Segment Start: Quoted passage

Universal Electromagnetic Reference Skin Model for APD Evaluation at 6–100 GHz

Abstract

The increasing use of the upper part of the microwave spectrum for wireless communications requires appropriate methods and instrumentation for user exposure assessment. In this context, the IEC TC106 is developing a new international standard for user exposure compliance testing of the next generation 5G/6G wireless devices operating above 6 GHz. As a part of this initiative, the development of a universal reference skin model (RSM) is fundamental for definition of reference data to be included in specifications for body phantom design. In this study, we systematically analyze the impact of the human body near-surface tissue structure on the electromagnetic field (EMF) reflection from the skin surface in the 6–100 GHz range. A conventional multi-layer model is used to calculate skin reflectance as a function of the tissue thickness for the range of thicknesses corresponding to that of typical human skin and near-surface body tissues at four body sites concerned by the 5G/6G wireless use-case scenarios, namely: head, torso, forearm, and palm. The dominant contribution from the epidermis/dermis (ED) layer to the skin reflectance is demonstrated for all body sites in the considered frequency range. A high variation in the reflectance of the palm skin at frequencies above 20 GHz is demonstrated and explained by the matching layer effect associated with a thick stratum corneum (SC). The dry skin model, represented by a semi-infinite homogeneous medium with complex permittivity equivalent to that of the ED tissue, is shown to be an appropriate RSM both for the experimental and numerical evaluation of the absorbed power density (APD) in the 6–100 GHz range. The reference data for the antenna loading and APD at the skin surface are provided for standard reference feeds at 10 GHz, 30 GHz, 60 GHz, and 90 GHz.

Segment End: Quoted passage
Segment Start: Source information

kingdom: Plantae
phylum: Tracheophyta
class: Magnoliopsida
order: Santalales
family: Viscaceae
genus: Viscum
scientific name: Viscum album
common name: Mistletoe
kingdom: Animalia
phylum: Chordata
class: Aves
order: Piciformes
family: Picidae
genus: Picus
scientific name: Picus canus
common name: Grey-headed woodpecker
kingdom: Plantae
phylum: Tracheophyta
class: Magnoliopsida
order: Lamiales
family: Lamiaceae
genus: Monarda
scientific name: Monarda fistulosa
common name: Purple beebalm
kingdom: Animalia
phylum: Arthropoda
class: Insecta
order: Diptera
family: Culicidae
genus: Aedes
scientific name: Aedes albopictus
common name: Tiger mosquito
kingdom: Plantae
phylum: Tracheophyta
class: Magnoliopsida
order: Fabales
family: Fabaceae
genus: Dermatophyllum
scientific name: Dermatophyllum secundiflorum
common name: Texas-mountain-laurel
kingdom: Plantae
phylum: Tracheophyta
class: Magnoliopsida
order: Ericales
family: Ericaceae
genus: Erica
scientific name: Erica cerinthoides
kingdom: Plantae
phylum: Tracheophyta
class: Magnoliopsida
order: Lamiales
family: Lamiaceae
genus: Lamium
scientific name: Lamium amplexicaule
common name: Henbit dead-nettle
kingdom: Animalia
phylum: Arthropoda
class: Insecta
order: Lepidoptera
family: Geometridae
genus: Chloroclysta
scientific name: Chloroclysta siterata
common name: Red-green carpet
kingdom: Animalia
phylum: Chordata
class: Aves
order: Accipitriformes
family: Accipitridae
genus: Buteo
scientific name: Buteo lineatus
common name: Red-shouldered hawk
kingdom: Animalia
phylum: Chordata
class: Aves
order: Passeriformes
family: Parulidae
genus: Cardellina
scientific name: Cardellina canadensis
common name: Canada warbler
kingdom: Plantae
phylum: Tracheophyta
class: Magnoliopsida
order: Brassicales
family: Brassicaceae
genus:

Segment End: Source information

[Required work]: According to the abstract, which four body sites were examined?

[Task solution]: Head, torso, forearm, and palm.